Working on a sermon last week I found a wonderful piece on contemplation. Walter Burghardt makes some comments about how to realize the capacity to discover the Holy - for contemplation. Here is another one.
...develop a feeling for festivity. Festivity...resides in activity that is meaningful in itself - not tied to goals. It calls for renunciation: you must take usable time and withdraw it from utility - and this out of love, whose expression is joy. Festivity is a yes to the world, to the reality of things, to the existence of woman and man, to the world's Creator.
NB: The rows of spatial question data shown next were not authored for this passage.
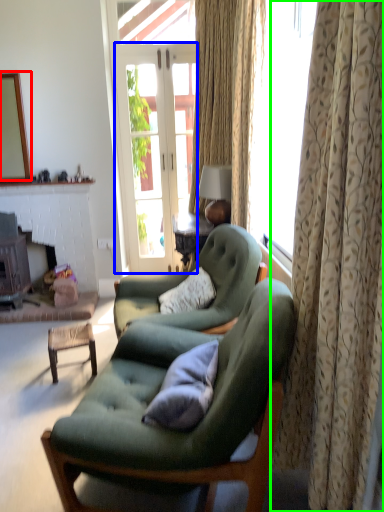
Question: Which is farther away from mirror (highlighted by a red box)? screen door (highlighted by a blue box) or curtain (highlighted by a green box)?

Choices:
 (A) screen door
 (B) curtain

Answer: (B)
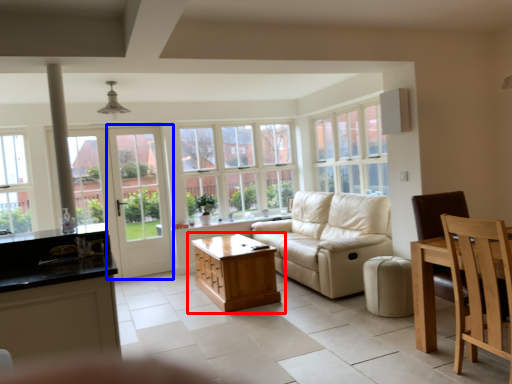
Question: Among these objects, which one is farthest to the camera, table (highlighted by a red box) or screen door (highlighted by a blue box)?

Choices:
 (A) table
 (B) screen door

Answer: (B)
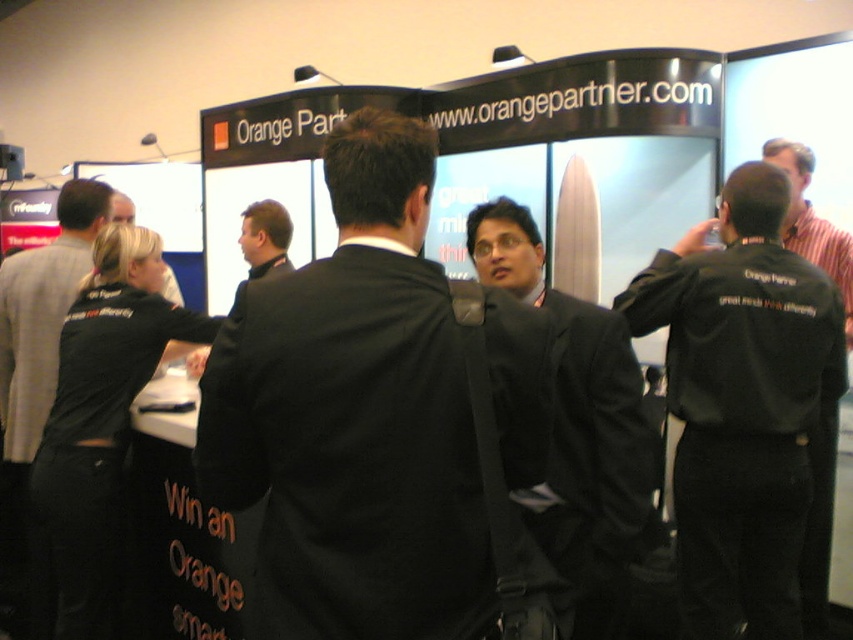
You are attending a trade show and notice two people in suits at the Orange Partner booth. One is wearing a black fabric suit at center and the other a matte black suit at center. From your perspective, which suit is located to the left?

The black fabric suit at center is positioned on the left side of matte black suit at center, so the black fabric suit at center is on the left.

You are attending a trade show and want to approach the Orange Partner booth. You notice two people in black clothing. One is wearing a matte black suit at center and another is wearing a black fabric shirt at left. Which person is standing in front of the other?

The matte black suit at center is positioned over the black fabric shirt at left, meaning the person in the matte black suit at center is standing in front of the person in the black fabric shirt at left.

You are standing at the trade show booth and want to take a photo of the point at coordinate (286, 472). If your camera has a focal length of 50mm and you are currently 1.17 meters away from the point, will you need to move closer or farther to ensure the point fills the frame properly?

A: The distance of point (286, 472) from camera is 1.17 meters. To fill the frame properly, you should move closer if the subject is too small or farther if it is too large, but since the exact required distance isn not provided, you can adjust based on preview.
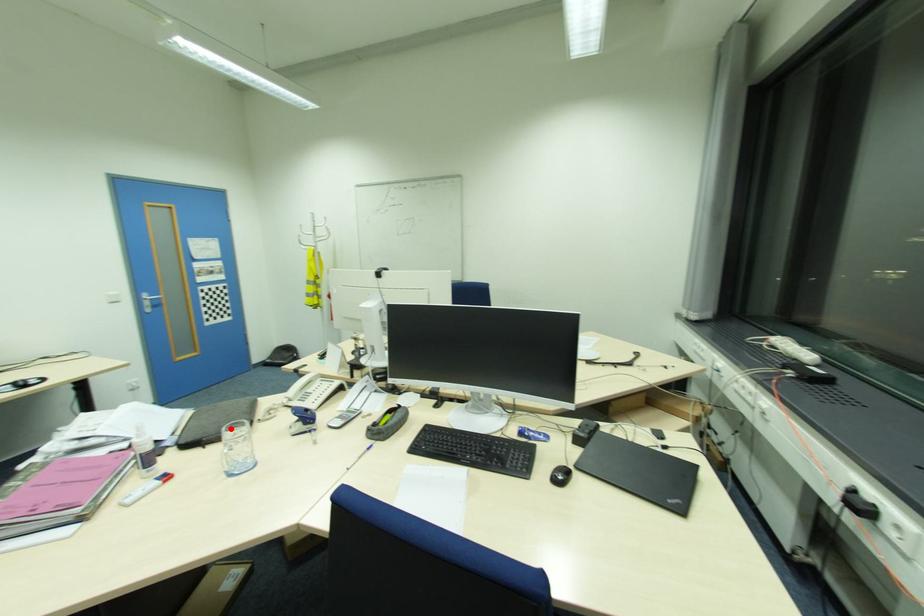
I think the idea of taking "usable time" and removing it from utility is quite a vision. It take time as simple time and gives it back to us as a gift. No longer is a bit of time monitored for the sake of production. It is a gift. It may meant that all of the time in our day can be available to a bit of celebration. That doesn't mean something is not getting done. It simply means the time at hand is open to so much more than the price tag people put on it or the market rate that is available for such time. It would do all of us well if -in the middle of all the stuff that fills this day and tugs at us- we were able to see the festive as it is quite real and present in the everydayishness by which we so often run. I often find that it is difficult to pause and take hold of this "yes" when I am on my way from here to there - trying to get something done. Yes...to time taken to look again...smile again...and take another breath...and honor that which is all around us.
Connection: Well...join the festivities of the day!
For all the many ways life is a celebration of what is and what will be and what has been, O God we give you thanks. Amen.